- **Things to do**:
- a) According to the international market research article, what is the single most common reason international market entry fails?
- b) Duplicate the part of the international market research article starting at "Good international market" up to and including "know at home.".

- **Given text**:
---

International Market Research: What Most Companies Get Wrong
International market research is the process of gathering, analysing, and interpreting information about a foreign market before committing resources to it. Done well, it reduces the cost of being wrong. Done badly, it creates a false sense of confidence that can be more dangerous than no research at all.
Most companies enter new international markets with a combination of optimism, incomplete data, and assumptions borrowed from their home market. Some get lucky. Most find out, expensively, that the market had other ideas.
Key Takeaways
- Home market assumptions are the single most common reason international market entry fails. What works domestically is a starting point, not a template.
- Secondary research tells you what a market looks like. Primary research tells you how it behaves. You need both, in that order.
- Cultural context shapes purchasing decisions in ways that standard market sizing models will never surface. Build it into your research methodology from the start.
- Regulatory and distribution complexity can make an otherwise attractive market commercially unviable. These are research questions, not legal questions.
- The goal of international market research is not to confirm that entry is a good idea. It is to give you an honest basis for deciding whether it is.
In This Article
- Why International Market Research Fails Before It Starts
- What Secondary Research Can and Cannot Tell You
- How Cultural Context Changes Everything
- Competitive Intelligence in Unfamiliar Markets
- Regulatory and Distribution Complexity as Research Questions
- Demand Validation: The Research Question Most Companies Skip
- Pricing Research Across International Markets
- Building a Research Framework That Gives You Honest Answers
Why International Market Research Fails Before It Starts
I have watched companies spend serious money on international market research and still get the entry decision wrong. Not because the research was technically flawed, but because the brief was wrong from the beginning. The research was commissioned to validate a decision that had already been made in a boardroom, rather than to genuinely interrogate whether the opportunity was real.
That is a cultural problem as much as a methodological one. When the CEO has already told the board that Southeast Asia is the next growth market, the research team is not really being asked to find the truth. They are being asked to find the evidence. Those are very different jobs.
Good international market research starts with a commitment to being surprised. If your research process cannot produce a result that changes your mind, it is not research. It is documentation.
The fundamentals of market research methodology apply in any geography. But international contexts introduce layers of complexity that domestic research rarely has to contend with: language barriers, cultural nuance, data quality variation, regulatory differences, and distribution structures that bear no resemblance to what you know at home.
What Secondary Research Can and Cannot Tell You
Secondary research is where international market entry work should always begin. Before you spend money on primary research, you need to understand the shape of the market: its size, its growth trajectory, its major players, its regulatory environment, and the broad strokes of consumer behaviour.
There is no shortage of data available for most markets. Industry reports, government trade data, central bank statistics, competitor filings, and trade association publications can give you a reasonable picture of market dynamics without a single original interview. The range of research tools available for this kind of desk research has expanded considerably, and a competent analyst can build a credible market map in a matter of weeks.
But secondary research has hard limits. It tells you what the market looked like when the data was collected. It tells you what analysts think is happening. It does not tell you how customers in that market actually make decisions, what they value, what language they use to describe problems, or whether your product category even registers as relevant to their lives.

---

- **Data items**:
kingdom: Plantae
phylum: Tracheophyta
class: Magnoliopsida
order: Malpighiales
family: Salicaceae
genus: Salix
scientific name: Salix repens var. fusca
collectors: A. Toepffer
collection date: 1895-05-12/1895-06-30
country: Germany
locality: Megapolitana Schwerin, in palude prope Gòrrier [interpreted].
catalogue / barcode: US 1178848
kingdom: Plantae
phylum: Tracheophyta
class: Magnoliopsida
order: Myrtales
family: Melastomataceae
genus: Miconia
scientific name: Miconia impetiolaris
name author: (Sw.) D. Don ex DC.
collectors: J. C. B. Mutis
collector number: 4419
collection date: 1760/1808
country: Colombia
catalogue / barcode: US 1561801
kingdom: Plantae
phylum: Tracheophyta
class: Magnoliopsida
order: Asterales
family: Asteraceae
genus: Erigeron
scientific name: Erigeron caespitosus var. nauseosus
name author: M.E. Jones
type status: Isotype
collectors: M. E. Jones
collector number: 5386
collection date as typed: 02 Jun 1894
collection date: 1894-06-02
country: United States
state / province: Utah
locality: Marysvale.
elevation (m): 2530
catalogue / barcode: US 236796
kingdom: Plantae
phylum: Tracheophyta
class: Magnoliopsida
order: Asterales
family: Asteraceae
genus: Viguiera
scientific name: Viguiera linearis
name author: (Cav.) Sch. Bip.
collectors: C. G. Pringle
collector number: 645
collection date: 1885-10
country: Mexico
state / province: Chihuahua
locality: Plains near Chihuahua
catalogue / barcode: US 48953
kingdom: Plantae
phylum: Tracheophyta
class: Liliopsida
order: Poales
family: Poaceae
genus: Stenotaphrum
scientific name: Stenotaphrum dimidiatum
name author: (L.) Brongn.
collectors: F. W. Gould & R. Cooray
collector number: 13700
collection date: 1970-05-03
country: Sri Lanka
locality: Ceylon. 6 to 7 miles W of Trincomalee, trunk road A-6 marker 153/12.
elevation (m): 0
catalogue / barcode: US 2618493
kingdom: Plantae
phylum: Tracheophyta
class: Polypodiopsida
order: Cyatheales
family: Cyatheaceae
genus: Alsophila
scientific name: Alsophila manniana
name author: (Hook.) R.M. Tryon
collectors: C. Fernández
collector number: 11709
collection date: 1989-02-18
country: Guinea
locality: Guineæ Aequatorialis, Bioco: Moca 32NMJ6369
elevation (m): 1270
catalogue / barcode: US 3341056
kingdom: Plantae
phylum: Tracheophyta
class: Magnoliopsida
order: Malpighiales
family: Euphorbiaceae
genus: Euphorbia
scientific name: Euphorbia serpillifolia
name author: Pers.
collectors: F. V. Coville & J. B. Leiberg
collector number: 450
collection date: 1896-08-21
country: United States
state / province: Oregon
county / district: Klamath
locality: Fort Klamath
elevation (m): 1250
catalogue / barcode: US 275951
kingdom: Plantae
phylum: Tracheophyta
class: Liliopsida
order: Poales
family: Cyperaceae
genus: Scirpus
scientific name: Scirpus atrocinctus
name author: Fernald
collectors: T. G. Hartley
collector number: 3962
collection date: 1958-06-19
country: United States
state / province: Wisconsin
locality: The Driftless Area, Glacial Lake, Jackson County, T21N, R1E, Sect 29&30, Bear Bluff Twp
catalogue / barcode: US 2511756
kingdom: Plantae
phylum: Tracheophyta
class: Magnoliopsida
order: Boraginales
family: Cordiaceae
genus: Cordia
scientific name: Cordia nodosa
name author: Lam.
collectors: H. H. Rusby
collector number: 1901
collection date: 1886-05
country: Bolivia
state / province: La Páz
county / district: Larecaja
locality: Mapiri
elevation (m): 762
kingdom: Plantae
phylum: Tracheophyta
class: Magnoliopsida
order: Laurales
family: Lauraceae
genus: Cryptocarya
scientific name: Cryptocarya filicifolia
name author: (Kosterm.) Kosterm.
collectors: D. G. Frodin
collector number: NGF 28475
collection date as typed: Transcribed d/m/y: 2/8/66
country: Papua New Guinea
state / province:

---

- **Task-by-task answers**:
- a) Home market assumptions.

- b)
Good international market research starts with a commitment to being surprised. If your research process cannot produce a result that changes your mind, it is not research. It is documentation.
The fundamentals of market research methodology apply in any geography. But international contexts introduce layers of complexity that domestic research rarely has to contend with: language barriers, cultural nuance, data quality variation, regulatory differences, and distribution structures that bear no resemblance to what you know at home.